New Empirical Study on Indian Land Fractionation on 12 Reservations

Jacob W. Russ & Thomas Stratmann have posted “Creeping Normalcy: Fractionation of Indian Land Ownership” on SSRN.

Here is the abstract:

In 1992 the General Accounting Office (GAO) published a quantitative survey of Indian land ownership of twelve reservations, which was the first and still is the only survey of Indian land ownership. In our study we use 2010 data to show how ownership fractionation for these reservations has changed since the original GAO study. We find that, despite the whole of Congressional action regarding land fractionation, and the US Bureau of Indian Affairs’ (BIA’s) land consolidation programs, fractionation has not only continued, but BIA’s complex recordkeeping workload has nearly doubled for the twelve reservations over the eighteen year interval. The GAO estimated that BIA’s annual recordkeeping costs for these twelve reservations was between $40 and $50 million. With the addition of over a million new ownership records, due to fractionation, we estimate yearly recordkeeping costs have increased to $246 million in 2010.

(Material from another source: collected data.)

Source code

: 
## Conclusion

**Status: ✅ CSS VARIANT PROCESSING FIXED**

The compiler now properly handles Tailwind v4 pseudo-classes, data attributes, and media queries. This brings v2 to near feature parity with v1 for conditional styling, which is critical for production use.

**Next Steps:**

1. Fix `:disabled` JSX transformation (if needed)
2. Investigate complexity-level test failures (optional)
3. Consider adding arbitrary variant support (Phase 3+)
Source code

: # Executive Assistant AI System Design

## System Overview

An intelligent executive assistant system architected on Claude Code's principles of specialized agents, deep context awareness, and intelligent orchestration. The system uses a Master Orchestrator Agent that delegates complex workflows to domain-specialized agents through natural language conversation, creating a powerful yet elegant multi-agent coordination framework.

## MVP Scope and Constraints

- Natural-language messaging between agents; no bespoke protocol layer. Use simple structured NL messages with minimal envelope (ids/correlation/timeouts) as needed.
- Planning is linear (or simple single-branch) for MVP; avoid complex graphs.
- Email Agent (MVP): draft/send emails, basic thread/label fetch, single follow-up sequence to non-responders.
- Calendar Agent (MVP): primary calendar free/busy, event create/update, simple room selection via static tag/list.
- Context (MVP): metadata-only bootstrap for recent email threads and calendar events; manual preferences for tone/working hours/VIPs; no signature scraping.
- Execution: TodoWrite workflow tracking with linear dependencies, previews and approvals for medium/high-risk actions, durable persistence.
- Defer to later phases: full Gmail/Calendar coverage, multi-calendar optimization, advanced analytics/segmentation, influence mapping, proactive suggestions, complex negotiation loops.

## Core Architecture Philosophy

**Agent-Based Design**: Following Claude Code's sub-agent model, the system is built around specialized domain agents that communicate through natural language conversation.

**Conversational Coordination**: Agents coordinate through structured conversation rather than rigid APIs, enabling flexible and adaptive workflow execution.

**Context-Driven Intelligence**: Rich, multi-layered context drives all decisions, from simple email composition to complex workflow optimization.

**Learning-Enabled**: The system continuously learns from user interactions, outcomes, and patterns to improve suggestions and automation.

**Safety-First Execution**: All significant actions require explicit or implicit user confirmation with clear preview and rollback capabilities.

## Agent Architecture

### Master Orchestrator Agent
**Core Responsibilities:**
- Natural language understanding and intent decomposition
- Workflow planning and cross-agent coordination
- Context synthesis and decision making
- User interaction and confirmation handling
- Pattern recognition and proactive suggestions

New Scholarship on Long-Term Leasing Act of 1955

Dustin Frye has posted “Law, and Land Tenure: Understanding the Impact of the Long-Term Leasing Act of 1955 on Indian Land Holdings” on SSRN. Here is the abstract:

An increasing focus of contemporary Native American economic development literature concentrates on the role of institutions. Land tenure arrangements are an important part of the institutional structure on reservations because several reservations rely on agriculture and resource extraction. The 1950s and 1960s were characterized by a series of policy interventions targeting Native Americans. One such policy, the Long-Term Leasing Act (LTLA) of 1955, reduced bureaucratic oversight and altered the composition of Native American trust land. The policy extended the possible term of leases on trust lands, increasing economic opportunities, lowering transaction costs, and increasing the discounted present value of retaining land in trust status. Using a new panel dataset on land tenure, this paper finds that the LTLA significantly diminished the flow of land to fee-simple (private ownership) and tribally owned land held in trust, leading to a higher rate of retention in individually owned land held in government trust. I extend the empirical framework to determine whether reservations under state jurisdiction experienced additional changes in land tenure due to the ability to more credibly commit to leasing contracts or whether legal uncertainty over land-use and expanded credit access led to increased transfer to fee-simple. The results suggest that reservations under state jurisdiction continued transferring land to fee-simple, which supports the legal land-use uncertainty and suggests the expanded credit access impacted purchasing more than leasing. To examine the degree that heirship is influencing the results, I estimate the model by allotment date groups, where allotment dates proxy for heirship. Results indicate that reservations allotted earlier, which have more fractionated ownership, responded more to the Long-Term Leasing Act. Shifts in land holdings induced by the LTLA reinforce the importance of reducing transaction costs associated with trust land for Native American economic development.